Naomi Oreskes and Erik M. Conway’s Merchants of Doubt is a brilliant piece of science history equally well suited for the bedside tables of journalists, scientists, and politicians. Each chapter traces the influential work of handful of paranoid anti-communist, anti-regulation Cold War physics proteges through critical public health and science issues such as acid rain mitigation and the effects of secondhand smoke. Their frustrating stance is easily (and chillingly) summarized:
If you believed in capitalism, you had to attack science, because science had revealed the hazards that capitalism had brought in its wake. (167)
Each chapter is critical of disinformation and distortion, as you might expect. But Oreskes & Conway’s chapter defending Rachel Carson’s legacy is downright excoriating:
Was Carson wrong? What does real science– and real history– tell us? It tells us that Carson– and the President’s Science Advisory Committee and the [EPA] and President Richard Nixon– were not wrong about DDT.
After DDT’s demonstrated success in [WWII], the United States and the World Health Assembly launched a Global Malaria Eradication Campaign (1955-1969). It was not based on large outdoor spraying campaigns– the principal target of Carson’s indictment– but primarily on indoor spraying of household walls and surfaces with DDT (and dieldrin). The US Centers for Disease Control summarizes the results: “The campaign did not achieve its stated objective.” Endemic malaria was eliminated in developed nations, mainly in Europe and Australia, and sharply reduced in India and parts of Latin America, but the campaign failed in many less developed areas, especially sub-Saharan Africa. It was halted in 1969– four years before the US DDT ban– so whatever happened could not have been the result of the US ban. What did happen?
Malaria eradication failed in less developed nations because spraying alone didn’t work. Spraying along with good nutrition, resuction of insect breeding grounds, education, and health care did work, which explains why malaria was eradicated in developed nations like Italy and Australia, but not in sub-Saharan Africa. […]

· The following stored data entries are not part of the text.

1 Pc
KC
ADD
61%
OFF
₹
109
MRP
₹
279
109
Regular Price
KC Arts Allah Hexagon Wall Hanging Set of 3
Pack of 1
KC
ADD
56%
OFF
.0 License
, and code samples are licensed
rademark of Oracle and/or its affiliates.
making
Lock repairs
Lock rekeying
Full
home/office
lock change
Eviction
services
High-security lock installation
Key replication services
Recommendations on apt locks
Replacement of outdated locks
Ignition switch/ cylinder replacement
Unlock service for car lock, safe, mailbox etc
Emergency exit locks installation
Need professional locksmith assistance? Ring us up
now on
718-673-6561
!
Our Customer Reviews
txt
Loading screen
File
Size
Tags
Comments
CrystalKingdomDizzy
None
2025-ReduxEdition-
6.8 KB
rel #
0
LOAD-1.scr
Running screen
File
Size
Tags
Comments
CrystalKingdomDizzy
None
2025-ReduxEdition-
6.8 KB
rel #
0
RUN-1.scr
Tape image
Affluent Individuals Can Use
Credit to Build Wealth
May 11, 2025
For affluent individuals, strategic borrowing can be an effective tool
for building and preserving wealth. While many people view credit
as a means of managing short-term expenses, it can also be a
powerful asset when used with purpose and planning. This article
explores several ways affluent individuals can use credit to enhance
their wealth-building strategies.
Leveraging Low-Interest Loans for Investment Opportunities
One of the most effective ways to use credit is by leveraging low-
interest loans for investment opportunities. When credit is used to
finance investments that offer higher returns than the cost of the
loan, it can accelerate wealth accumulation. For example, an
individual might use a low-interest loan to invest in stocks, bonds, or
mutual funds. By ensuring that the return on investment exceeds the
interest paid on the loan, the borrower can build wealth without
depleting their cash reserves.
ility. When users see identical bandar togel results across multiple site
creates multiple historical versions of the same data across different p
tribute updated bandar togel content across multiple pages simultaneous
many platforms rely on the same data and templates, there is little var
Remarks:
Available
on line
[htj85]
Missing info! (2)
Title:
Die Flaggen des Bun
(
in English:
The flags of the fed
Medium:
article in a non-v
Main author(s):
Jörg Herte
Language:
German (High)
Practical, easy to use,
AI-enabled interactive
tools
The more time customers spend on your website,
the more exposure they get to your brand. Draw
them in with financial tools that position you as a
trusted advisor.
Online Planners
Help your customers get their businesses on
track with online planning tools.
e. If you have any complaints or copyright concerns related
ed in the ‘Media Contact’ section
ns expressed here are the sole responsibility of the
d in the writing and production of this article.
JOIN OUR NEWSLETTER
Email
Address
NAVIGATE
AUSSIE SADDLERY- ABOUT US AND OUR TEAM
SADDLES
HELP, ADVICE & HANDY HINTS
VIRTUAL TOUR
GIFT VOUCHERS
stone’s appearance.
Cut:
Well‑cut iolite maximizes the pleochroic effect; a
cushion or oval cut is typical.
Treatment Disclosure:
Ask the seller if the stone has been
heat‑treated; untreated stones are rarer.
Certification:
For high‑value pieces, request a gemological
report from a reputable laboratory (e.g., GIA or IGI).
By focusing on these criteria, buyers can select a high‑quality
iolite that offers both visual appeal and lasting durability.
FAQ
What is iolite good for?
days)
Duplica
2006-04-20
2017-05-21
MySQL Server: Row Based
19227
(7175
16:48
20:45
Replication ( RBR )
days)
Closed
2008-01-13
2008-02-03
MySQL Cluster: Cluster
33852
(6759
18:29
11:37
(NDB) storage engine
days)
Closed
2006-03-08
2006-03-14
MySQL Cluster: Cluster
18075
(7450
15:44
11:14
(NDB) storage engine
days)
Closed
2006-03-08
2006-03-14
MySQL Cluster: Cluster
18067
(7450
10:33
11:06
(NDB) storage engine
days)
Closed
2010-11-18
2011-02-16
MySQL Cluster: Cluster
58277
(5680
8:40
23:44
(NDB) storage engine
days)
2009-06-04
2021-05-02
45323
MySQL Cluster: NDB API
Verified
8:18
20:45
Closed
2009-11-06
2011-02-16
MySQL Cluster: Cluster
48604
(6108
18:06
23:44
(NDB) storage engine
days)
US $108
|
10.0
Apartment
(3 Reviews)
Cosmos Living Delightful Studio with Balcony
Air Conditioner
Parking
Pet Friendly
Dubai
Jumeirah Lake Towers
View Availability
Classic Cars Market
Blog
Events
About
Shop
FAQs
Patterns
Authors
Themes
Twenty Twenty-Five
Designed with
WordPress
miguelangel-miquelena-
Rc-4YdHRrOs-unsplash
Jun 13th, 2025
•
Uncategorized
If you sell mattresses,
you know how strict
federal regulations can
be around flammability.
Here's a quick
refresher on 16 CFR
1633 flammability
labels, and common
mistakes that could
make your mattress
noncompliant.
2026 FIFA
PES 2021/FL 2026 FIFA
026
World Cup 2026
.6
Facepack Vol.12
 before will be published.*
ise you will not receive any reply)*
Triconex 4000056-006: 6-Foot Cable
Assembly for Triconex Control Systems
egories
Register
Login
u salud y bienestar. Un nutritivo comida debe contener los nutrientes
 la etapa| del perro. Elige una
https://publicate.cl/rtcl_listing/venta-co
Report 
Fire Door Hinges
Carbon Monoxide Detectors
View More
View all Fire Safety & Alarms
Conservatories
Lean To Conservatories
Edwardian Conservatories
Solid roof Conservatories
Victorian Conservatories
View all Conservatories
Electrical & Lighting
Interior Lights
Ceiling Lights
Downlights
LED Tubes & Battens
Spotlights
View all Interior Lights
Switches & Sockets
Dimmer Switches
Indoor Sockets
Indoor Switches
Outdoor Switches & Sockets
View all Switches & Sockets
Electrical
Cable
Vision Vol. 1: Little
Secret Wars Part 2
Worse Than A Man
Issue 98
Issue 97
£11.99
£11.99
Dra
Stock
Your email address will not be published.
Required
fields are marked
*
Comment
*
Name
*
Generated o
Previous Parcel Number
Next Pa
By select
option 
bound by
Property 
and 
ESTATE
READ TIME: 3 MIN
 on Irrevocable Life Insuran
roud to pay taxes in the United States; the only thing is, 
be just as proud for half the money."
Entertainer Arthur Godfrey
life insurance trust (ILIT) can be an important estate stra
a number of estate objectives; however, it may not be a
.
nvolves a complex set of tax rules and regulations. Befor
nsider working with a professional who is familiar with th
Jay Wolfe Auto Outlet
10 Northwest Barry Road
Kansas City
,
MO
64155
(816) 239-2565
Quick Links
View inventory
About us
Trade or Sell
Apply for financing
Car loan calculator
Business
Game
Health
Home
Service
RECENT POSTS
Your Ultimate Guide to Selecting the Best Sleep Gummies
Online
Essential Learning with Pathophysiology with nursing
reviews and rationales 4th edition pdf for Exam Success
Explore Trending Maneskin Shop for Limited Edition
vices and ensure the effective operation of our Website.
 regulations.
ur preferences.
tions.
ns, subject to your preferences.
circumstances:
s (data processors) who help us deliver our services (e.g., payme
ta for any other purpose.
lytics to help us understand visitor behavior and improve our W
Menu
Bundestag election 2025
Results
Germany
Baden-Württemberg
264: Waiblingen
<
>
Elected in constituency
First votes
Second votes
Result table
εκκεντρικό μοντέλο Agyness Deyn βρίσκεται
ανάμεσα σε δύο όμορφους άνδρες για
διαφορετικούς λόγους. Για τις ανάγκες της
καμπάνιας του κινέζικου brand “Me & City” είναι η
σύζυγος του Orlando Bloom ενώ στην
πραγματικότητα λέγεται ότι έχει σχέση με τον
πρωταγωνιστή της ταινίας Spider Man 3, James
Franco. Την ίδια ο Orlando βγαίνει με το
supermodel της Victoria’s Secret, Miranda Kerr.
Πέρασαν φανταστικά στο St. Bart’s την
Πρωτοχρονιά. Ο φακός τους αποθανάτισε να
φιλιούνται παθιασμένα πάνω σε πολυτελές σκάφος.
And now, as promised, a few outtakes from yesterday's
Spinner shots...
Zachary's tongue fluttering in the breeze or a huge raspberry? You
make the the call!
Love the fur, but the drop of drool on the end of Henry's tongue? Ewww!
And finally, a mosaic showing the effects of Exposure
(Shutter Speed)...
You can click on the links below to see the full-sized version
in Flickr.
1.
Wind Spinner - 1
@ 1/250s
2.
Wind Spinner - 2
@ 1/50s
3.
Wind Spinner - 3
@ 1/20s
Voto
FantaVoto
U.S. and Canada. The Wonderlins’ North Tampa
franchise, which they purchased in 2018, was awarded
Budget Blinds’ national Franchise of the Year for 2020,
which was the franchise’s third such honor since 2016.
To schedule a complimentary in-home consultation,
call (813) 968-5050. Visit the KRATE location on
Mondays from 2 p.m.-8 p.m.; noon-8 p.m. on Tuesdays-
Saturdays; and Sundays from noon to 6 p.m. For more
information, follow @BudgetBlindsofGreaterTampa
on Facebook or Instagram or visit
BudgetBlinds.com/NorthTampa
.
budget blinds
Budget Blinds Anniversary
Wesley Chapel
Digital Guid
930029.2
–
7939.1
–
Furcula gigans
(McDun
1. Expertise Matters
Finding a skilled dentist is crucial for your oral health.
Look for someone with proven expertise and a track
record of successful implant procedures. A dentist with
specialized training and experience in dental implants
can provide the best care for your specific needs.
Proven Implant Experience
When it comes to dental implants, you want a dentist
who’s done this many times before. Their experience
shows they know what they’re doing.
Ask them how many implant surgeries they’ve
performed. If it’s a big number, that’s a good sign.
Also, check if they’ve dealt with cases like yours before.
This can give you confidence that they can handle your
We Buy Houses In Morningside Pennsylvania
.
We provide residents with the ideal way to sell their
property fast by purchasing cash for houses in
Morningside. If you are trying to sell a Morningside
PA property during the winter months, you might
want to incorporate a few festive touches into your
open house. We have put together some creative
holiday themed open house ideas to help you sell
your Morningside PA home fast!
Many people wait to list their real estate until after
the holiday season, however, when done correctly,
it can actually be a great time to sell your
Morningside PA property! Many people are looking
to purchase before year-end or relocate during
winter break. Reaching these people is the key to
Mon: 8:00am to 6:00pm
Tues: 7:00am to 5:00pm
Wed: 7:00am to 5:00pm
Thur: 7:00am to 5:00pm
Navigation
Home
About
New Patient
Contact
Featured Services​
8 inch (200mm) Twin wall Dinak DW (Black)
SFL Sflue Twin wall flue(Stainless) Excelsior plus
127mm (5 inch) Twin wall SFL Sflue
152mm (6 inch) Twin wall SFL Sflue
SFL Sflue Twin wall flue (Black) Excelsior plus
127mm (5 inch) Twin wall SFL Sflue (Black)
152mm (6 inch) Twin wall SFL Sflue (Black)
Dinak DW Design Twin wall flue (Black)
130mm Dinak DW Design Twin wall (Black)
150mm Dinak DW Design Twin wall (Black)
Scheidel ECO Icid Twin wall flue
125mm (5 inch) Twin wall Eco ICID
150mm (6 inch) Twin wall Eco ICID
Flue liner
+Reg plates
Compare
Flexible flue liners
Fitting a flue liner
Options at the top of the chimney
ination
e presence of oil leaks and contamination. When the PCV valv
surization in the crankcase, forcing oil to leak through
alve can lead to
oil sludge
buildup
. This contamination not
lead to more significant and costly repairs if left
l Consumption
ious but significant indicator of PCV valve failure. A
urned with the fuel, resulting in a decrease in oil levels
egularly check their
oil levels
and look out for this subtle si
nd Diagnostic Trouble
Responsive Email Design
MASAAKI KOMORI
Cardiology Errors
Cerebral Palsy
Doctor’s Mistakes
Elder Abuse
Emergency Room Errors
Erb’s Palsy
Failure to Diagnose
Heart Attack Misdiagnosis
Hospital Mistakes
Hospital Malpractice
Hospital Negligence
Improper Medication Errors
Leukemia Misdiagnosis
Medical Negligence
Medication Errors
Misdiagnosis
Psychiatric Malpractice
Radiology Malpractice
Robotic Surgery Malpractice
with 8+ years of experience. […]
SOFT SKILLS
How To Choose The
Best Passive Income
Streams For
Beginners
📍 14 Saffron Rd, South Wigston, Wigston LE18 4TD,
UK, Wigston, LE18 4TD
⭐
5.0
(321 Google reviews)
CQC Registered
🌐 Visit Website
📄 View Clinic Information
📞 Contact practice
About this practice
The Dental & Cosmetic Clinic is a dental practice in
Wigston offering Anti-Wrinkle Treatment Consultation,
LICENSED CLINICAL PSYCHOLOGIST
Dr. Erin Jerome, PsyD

But the most important reason that eradication was only partially successful was that mosquitoes were developing resistance. In the United States, DDT use peaked in 1959– thirteen years before the ban– because it was already beginning to fail. (223-24)
The painstaking work of scientists, the reasoned deliberations of [PSAC], and the bipartisan American agreement to ban DDT have been flushed down [Orwell’s] memory hole, along with the well-documented and easily found (but extremely inconvenient) fact that the most important reason that DDT failed to eliminate malaria was because insects evolved. That is the truth– a truth that those with blind faith in free markets and blind trust in technology simply refuse to see. (236)
From Oreskes, Naomi and Erik M. Conway. Merchants of Doubt. New York: Bloomsbury, 2010. Print.